Aharon Ariel Lavi, supervised by Professor Dan McKanan, is the founder of Hakhel, the Jewish Intentional Communities Incubator in the Diaspora (awarded the 2020 Jerusalem Unity Prize), and MAKOM, the Israeli umbrella organization of intentional communities. Lavi is now the general director of the Ohr Torah Interfaith Center. He holds rabbinic semicha and academic degrees in economics, geography (BA), and history and philosophy of ideas (MA). He recently completed his PhD dissertation on the migration of ideas between U.S. Jewry and Israeli society at the Ben Gurion University of the Negev. Lavi's expertise extends to Judaism and economics, environmentalism, and other topics. His research focus while at Harvard Divinity School will be community building. He will compile the Community Manual, which will integrate professional methods, experience from the field, and Jewish philosophy. It will offer practical and theoretical tools for community builders worldwide. When not working, Lavi enjoys mountain biking as a professional racer, trainer, and trail builder.

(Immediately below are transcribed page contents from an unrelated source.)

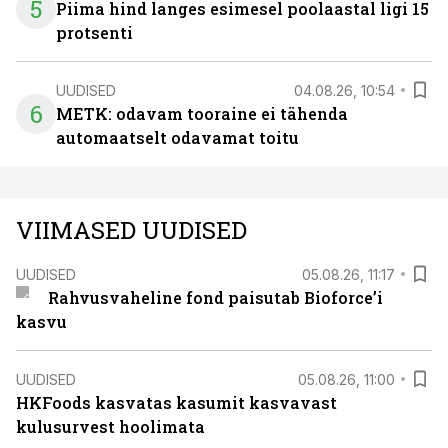
5
Piima hind langes esimesel poolaastal ligi 15
protsenti
UUDISED
04.08.26, 10:54
6
METK: odavam tooraine ei tähenda
automaatselt odavamat toitu
VIIMASED UUDISED
UUDISED
05.08.26, 11:17
Rahvusvaheline fond paisutab Bioforce’i
kasvu
UUDISED
05.08.26, 11:00
HKFoods kasvatas kasumit kasvavast
kulusurvest hoolimata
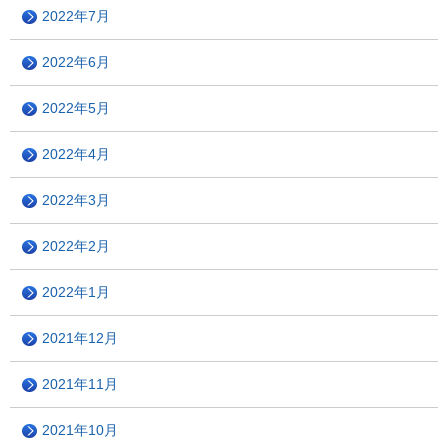
2022年7月
2022年6月
2022年5月
2022年4月
2022年3月
2022年2月
2022年1月
2021年12月
2021年11月
2021年10月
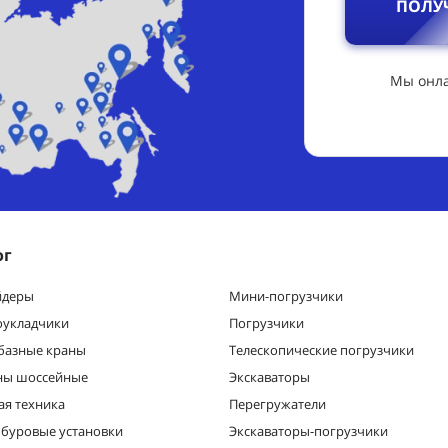
ПОЛУ
Мы онла
ог
йдеры
Мини-погрузчики
оукладчики
Погрузчики
базные краны
Телескопические погрузчики
ны шоссейные
Экскаваторы
ая техника
Перегружатели
 буровые установки
Экскаваторы-погрузчики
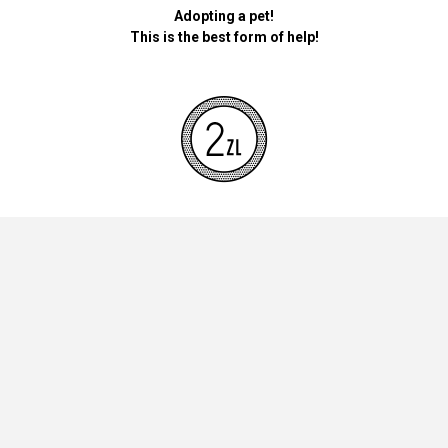
Adopting a pet!
This is the best form of help!
By donating money for our pets, the foundation will be used for
necessary accessories such as bedding, feed and mandatory
vaccinations.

Dhruv Raj Nagar, supervised by Professor Frank Clooney, holds a PhD in the philosophy of religions from the University of Chicago Divinity School. His dissertation title was Thinking Spiritually: Grammar, Action and Embodiment in and before Advaita. His areas of research are Indian philosophy, philosophy of religions, Hinduism, Buddhism, Sanskrit studies, and continental philosophy. At HDS this year, Dr. Nagar plans to read manuals and commentaries in the traditions of Advaita and Mīmāṃsā and write monographs. He also plans to develop several themes from his dissertation towards understanding the role of action 13 (kriyā/karman) in the study of Hindu philosophical and religious texts, particularly exploring the nexus of traditional grammar, hermeneutics, and philosophy.

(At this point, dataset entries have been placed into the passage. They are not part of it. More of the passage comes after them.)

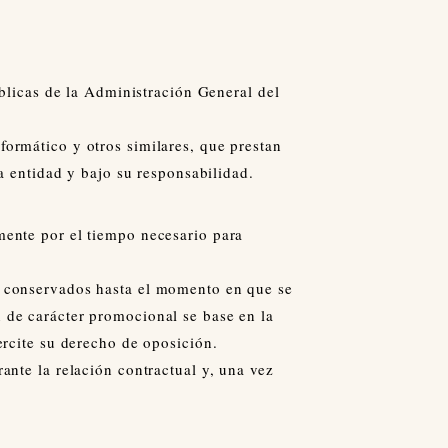
úblicas de la Administración General del
formático y otros similares, que prestan
ta entidad y bajo su responsabilidad.
mente por el tiempo necesario para
án conservados hasta el momento en que se
 de carácter promocional se base en la
ercite su derecho de oposición.
ante la relación contractual y, una vez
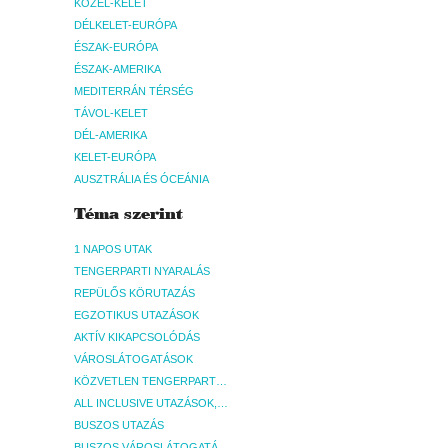
KÖZEL-KELET
DÉLKELET-EURÓPA
ÉSZAK-EURÓPA
ÉSZAK-AMERIKA
MEDITERRÁN TÉRSÉG
TÁVOL-KELET
DÉL-AMERIKA
KELET-EURÓPA
AUSZTRÁLIA ÉS ÓCEÁNIA
Téma szerint
1 NAPOS UTAK
TENGERPARTI NYARALÁS
REPÜLŐS KÖRUTAZÁS
EGZOTIKUS UTAZÁSOK
AKTÍV KIKAPCSOLÓDÁS
VÁROSLÁTOGATÁSOK
KÖZVETLEN TENGERPARTI SZÁLLÁSOK
ALL INCLUSIVE UTAZÁSOK, NYARALÁSOK
BUSZOS UTAZÁS
BUSZOS VÁROSLÁTOGATÁSOK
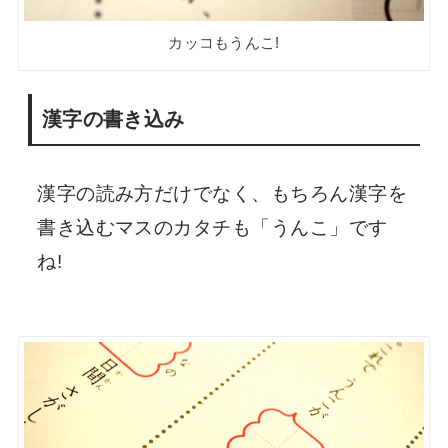
カッコもうんこ!
漢字の書き込み
漢字の読み方だけでなく、もちろん漢字を
書き込むマスのカタチも「うんこ」です
ね!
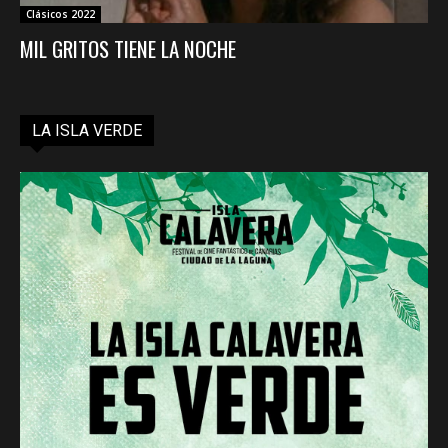
Clásicos 2022
MIL GRITOS TIENE LA NOCHE
LA ISLA VERDE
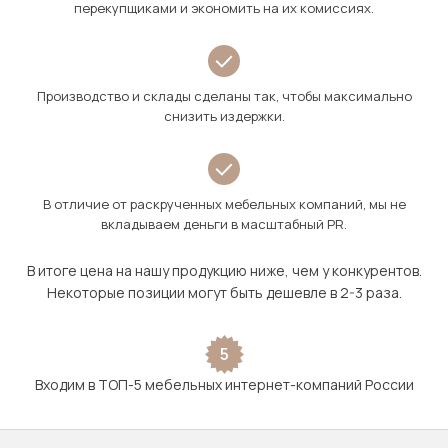
перекупщиками и экономить на их комиссиях.
Производство и склады сделаны так, чтобы максимально
снизить издержки.
В отличие от раскрученных мебельных компаний, мы не
вкладываем деньги в масштабный PR.
В итоге цена на нашу продукцию ниже, чем у конкурентов.
Некоторые позиции могут быть дешевле в 2-3 раза.
5
Входим в ТОП-5 мебельных интернет-компаний России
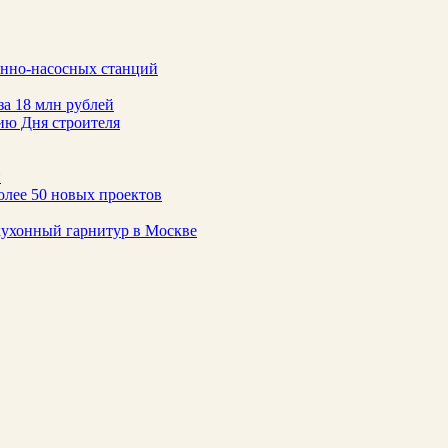
онно-насосных станций
за 18 млн рублей
ию Дня строителя
н
олее 50 новых проектов
 кухонный гарнитур в Москве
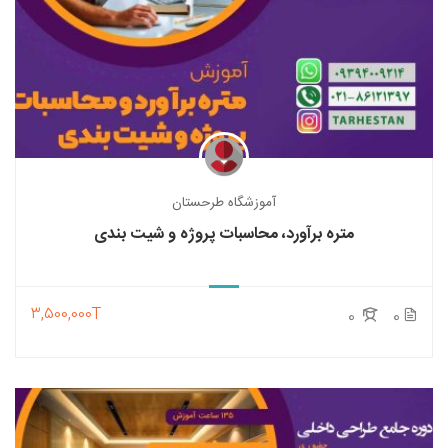
آموزشگاه طرحستان
متره برآورد، محاسبات پروژه و شیت بندی
3,500,000T
0
0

Benjamin White, supervised by Professor Giovanni Bazzana, holds a PhD from Durham University, where his thesis was entitled, Pain and Paradox in 2 Corinthians: The Transformative Function of Strength in Weakness (Tübingen: Mohr Siebeck, 2021). His research areas include New Testament, theological interpretation, and Early Christianity. During his time at HDS, he will be working on his next major book project, which considers the political dimensions of Paul's strength in weakness theology, including the role it played in the growth of the earliest Christian communities and how it might challenge notions of power and cultural witness in contemporary American Christianity.